I am trying to write a function named scan-for
which, taking as input a collection of strings (the "tokens"), returns a "tokenizer" function which, taking as input a string, returns a (preferably lazy) sequence of strings
consisting of the "tokens" contained in the input, recognized in a greedy manner, and the non-empty substrings between them and in the start and end, in the order they appear in the input.
For example ((scan-for ["an" "ban" "banal" "d"]) "ban bananas and banalities")
should produce:
("ban" " " "ban" "an" "as " "an" "d" " " "banal" "ities")
In my first attempt, I use a regex to match the "tokens" (with re-seq
) and to find the intervening substrings (with split
) and then interleave the resulting sequences.
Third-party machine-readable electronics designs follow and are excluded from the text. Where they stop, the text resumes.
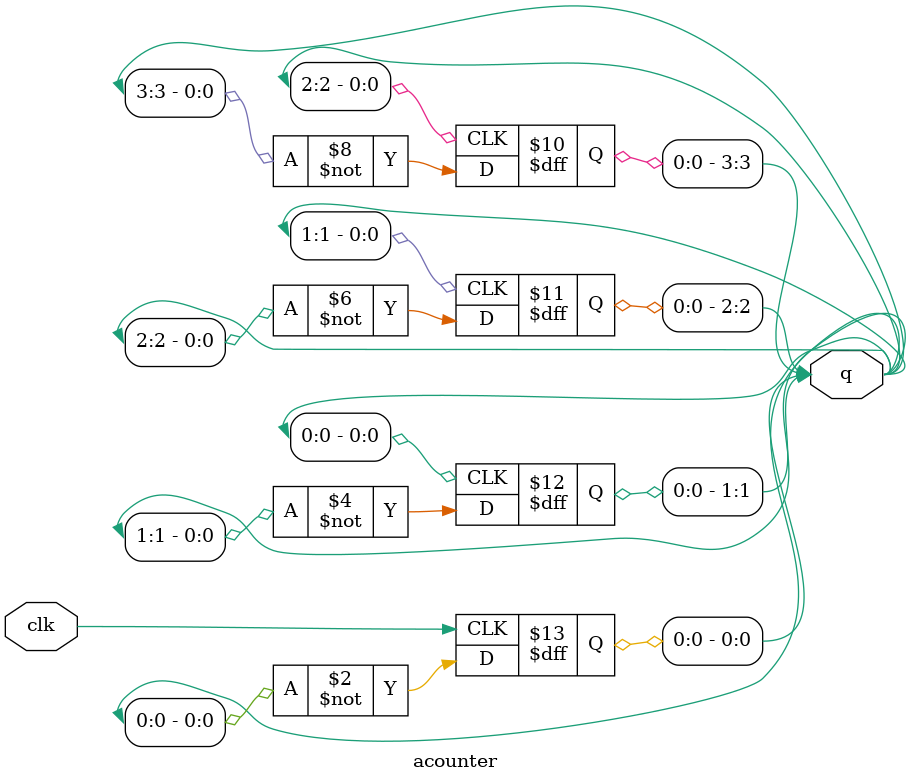
<source format=sv>
module acounter( clk, q );
input clk;
output reg[3:0]q;
wire clk;

initial begin
    q = 4'b0;
end

 always @( negedge clk )
    q[0] <= ~q[0];

  always @( negedge q[0] )
    q[1] <= ~q[1];

  always @( negedge q[1] )
    q[2] <= ~q[2];

  always @( negedge q[2] )
    q[3] <= ~q[3];

endmodule
</source>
The problem is that the input string is parsed twice with the constructed regex and that the resulting sequence is not lazy, because of split
.
[In the definition of scan-for
I use the tacit/point-free style (avoiding lambdas and their sugared disguises) which I find elegant and useful in general (John Backus would probably agree). In clojure this requires extended use of partial
to take care of uncurried functions. If you don't like it, you can add lambdas, threading-macros etc.]
(defn rpartial
"a 'right' version of clojure.core/partial"
[f & args] #(apply f (concat %& args)))
(defn interleave*
"a 'continuing' version of clojure.core/interleave"
[& seqs]
(lazy-seq
(when-let [seqs (seq (remove empty? seqs))]
(concat
(map first seqs)
(apply interleave* (map rest seqs))))))
(defn make-fn
"makes a function from a symbol and an (optional) arity"
([sym arity]
(let [args (repeatedly arity gensym)]
(eval (list `fn (vec args) (cons sym args)))))
([sym] (make-fn sym 1)))
(def scan-for
(comp
(partial comp
(partial remove empty?)
(partial apply interleave*))
(partial apply juxt)
(juxt
(partial rpartial clojure.string/split)
(partial partial re-seq))
re-pattern
(partial clojure.string/join \|)
(partial map (make-fn 'java.util.regex.Pattern/quote))
(partial sort (comp not neg? compare))))
In my second attempt, I use a regex to match the "tokens" and the intervening single symbols and then group these single symbols. Here I don't like the amount of processing done outside of regex matching.
(defn scan-for [tokens]
(comp
(partial remove empty?)
(fn group [s]
(lazy-seq
(if-let [[sf & sr] s]
(if (or (get sf 1)
(some (partial = sf) tokens))
(list* "" sf (group sr))
(let [[gf & gr] (group sr)]
(cons (str sf gf) gr)))
(cons "" nil))))
(->> tokens
(sort (comp not neg? compare))
(map #(java.util.regex.Pattern/quote %))
(clojure.string/join \|)
(#(str % "|(?s)."))
(re-pattern)
(partial re-seq))))
So is there any way to do this using some suitable regex to parse the input once and doing minimal processing outside of that parsing?
(A lazy version of split
which also returns the regex matches would be helpful ...if it existed.)